Heavy is the wallet that carries the bitcoin, as the explosive growth in the price of crypto-currency in the last several months has made lifting the world’s best known form of crypto-currency extremely attractive for cybercriminals.

And, as of this week, IBM’s X-Force cybersecurity unit has discovered that hackers have, in fact, managed to repurpose the TrickBot malware for the express purpose of stealing bitcoin.

TrickBot, according to the experts, is one of the top five pieces of malware designed to steal funds — but up until now, it has been leveraged mostly for attacking banks and credit card companies.  X-Force researches determined that cyber thieves have created a new build for TrickBot so it can be used to target amateur and professional investors who are purchasing cryptocurrencies from exchanges.
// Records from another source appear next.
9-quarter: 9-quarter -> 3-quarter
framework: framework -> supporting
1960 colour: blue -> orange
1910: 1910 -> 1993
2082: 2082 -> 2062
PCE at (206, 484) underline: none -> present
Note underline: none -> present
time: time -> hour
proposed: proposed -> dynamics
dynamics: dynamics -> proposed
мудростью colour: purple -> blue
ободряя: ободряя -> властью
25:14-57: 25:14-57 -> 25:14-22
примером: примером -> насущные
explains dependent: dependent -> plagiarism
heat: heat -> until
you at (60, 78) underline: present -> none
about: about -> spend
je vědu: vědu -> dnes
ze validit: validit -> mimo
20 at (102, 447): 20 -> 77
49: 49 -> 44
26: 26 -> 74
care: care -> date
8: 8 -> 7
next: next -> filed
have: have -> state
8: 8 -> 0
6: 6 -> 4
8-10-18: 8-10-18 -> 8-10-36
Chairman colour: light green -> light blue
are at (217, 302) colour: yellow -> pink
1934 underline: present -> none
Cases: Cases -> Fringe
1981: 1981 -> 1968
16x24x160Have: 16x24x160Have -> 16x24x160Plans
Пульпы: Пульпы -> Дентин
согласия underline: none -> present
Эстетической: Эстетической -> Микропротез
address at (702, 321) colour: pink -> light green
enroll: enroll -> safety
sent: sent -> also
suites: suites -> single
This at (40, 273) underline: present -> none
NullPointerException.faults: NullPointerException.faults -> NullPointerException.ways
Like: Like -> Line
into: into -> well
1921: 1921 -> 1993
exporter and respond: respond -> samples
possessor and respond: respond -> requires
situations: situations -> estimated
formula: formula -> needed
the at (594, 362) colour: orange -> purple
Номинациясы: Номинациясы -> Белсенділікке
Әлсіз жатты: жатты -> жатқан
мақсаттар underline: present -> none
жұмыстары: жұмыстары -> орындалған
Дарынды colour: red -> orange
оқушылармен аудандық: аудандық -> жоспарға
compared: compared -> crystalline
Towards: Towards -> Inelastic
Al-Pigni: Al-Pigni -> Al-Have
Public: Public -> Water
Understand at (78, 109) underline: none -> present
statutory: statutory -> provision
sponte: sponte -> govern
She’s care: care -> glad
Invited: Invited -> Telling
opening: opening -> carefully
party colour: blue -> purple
According to IBM, the TrickBot variation currently causing problems has been designed to specifically go after the transactions of users trying to purchase bitcoins with credit cards.

“In the normal payment scenario, a user looking to buy coins provides his or her public bitcoin wallet address and specifies the amount of bitcoin to purchase. When submitting this initial form, the user is redirected from the bitcoin exchange platform to a payment gateway on another domain, which is operated by a payment service provider. There, the user fills in his or her personal information, as well as credit card and billing details, and confirms the purchase of coins,” IBM explains on their blog. “This is where TrickBot hijacks the coins. This particular attack targets both the bitcoin exchange website and that of the payment service to grab the coins and route them to an attacker-controlled wallet.”

The attack works, according to IBM, because the malware works to intercept a victim’s cryptocurrency exchange login credentials, wallet information and credit card data. TrickBot is a from of destructive code beloved by hackers because it offers a combination of redirection attacks and web injection attacks. Instead of attacking banks or blockchains directly, TrickBot hijacks individual web transactions.

The “good” news, according to IBM, is these attacks are labor and data intensive — and required cybercrime gangs to do a bit of work understanding their targets to maximize the effectiveness of their attack.

The bad news — other than the obvious, according to IBM — is that more attacks are certainly on the way.

“As the theft of cryptocurrency becomes increasingly popular among financial malware operators, we expect to see many more campaigns targeting platforms and service providers in the cryptocurrency sector,” IBM notes in its blog post.